Environment Variables

-- Get environment variable
SELECT getenv('HOME') AS home;
SELECT getenv('USER') AS username;

Note: Requires enable_external_access = true (default).

Prepared Statements

PREPARE my_query AS
SELECT * FROM users WHERE age > $1;

EXECUTE my_query(25);

Query Explanation

-- Show query plan
EXPLAIN SELECT * FROM users WHERE age > 25;

-- Detailed analysis
EXPLAIN ANALYZE SELECT * FROM users WHERE age > 25;

Sampling

-- Random sample (1%)
SELECT * FROM large_table USING SAMPLE 1%;

-- Sample with seed (reproducible)
SELECT * FROM large_table USING SAMPLE 1000 ROWS (SEED 42);

Creating Views

CREATE VIEW adult_users AS
SELECT * FROM users WHERE age >= 18;

SELECT * FROM adult_users;

DuckDB-Specific SQL Enhancements

Friendly Syntax Features

FROM-first syntax:

FROM users
SELECT name, age
WHERE age > 25;

GROUP BY ALL:

SELECT city, department, COUNT(*)
FROM employees
GROUP BY ALL;

ORDER BY ALL:

SELECT name, age, salary
FROM employees
ORDER BY ALL;

List and Struct Types

-- Create list column
SELECT [1, 2, 3] AS my_list;

-- Create struct column
SELECT {'name': 'John', 'age': 30} AS person;

-- Unnest list
SELECT UNNEST([1, 2, 3]) AS value;

Working with Large Datasets

Out-of-Core Processing

DuckDB can process datasets larger than RAM by using disk-backed databases:

duckdb large_db.duckdb
-- Create table from large CSV
CREATE TABLE large_table AS
SELECT * FROM read_csv('very_large_file.csv');

-- Query with partitioning benefits
SELECT * FROM read_parquet('data/year=*/month=*/*.parquet')

» **SUPPLIED DATA**:
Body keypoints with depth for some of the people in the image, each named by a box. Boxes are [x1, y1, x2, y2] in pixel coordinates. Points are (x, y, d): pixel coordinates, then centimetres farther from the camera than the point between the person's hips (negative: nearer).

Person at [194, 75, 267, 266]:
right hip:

---

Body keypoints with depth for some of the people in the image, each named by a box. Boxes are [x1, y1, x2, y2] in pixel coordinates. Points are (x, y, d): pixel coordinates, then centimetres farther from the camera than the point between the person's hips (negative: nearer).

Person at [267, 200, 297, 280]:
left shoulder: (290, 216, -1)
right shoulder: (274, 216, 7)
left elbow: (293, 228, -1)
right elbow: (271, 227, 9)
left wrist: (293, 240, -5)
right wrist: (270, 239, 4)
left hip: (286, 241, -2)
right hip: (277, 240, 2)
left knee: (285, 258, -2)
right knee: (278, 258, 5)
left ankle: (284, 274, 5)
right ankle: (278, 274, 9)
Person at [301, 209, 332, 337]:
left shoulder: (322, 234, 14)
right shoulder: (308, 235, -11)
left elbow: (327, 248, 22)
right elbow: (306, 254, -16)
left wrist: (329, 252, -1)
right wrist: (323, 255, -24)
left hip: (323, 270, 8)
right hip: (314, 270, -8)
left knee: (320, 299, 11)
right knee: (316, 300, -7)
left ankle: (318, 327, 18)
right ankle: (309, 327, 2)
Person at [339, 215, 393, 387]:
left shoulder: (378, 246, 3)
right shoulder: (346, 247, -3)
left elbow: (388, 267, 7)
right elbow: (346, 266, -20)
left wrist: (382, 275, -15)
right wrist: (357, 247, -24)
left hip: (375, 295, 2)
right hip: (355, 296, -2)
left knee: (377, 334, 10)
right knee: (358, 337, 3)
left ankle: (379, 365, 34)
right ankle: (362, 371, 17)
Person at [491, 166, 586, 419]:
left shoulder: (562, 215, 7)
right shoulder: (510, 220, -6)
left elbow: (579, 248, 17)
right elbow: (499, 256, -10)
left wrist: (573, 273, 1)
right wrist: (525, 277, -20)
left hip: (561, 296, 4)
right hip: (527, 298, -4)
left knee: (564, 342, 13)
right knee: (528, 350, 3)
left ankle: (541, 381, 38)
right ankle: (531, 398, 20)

» **TASK REQUIREMENTS**:
- a) In the DuckDB SQL reference above, recast the part that begins with "Sampling" as a short list that keeps both queries and what each one does.
- b) Output the passage of the DuckDB SQL reference starting at "DuckDB can process" and ending at "SELECT * FROM read_parquet('data/year=*/month=*/*.parquet')", with no changes.

» **TASK-BY-TASK OUTPUTS**:
- a)
- Random sample of 1%: SELECT * FROM large_table USING SAMPLE 1%;
- Reproducible sample of 1000 rows using a seed: SELECT * FROM large_table USING SAMPLE 1000 ROWS (SEED 42);

- b)
DuckDB can process datasets larger than RAM by using disk-backed databases:

duckdb large_db.duckdb
-- Create table from large CSV
CREATE TABLE large_table AS
SELECT * FROM read_csv('very_large_file.csv');

-- Query with partitioning benefits
SELECT * FROM read_parquet('data/year=*/month=*/*.parquet')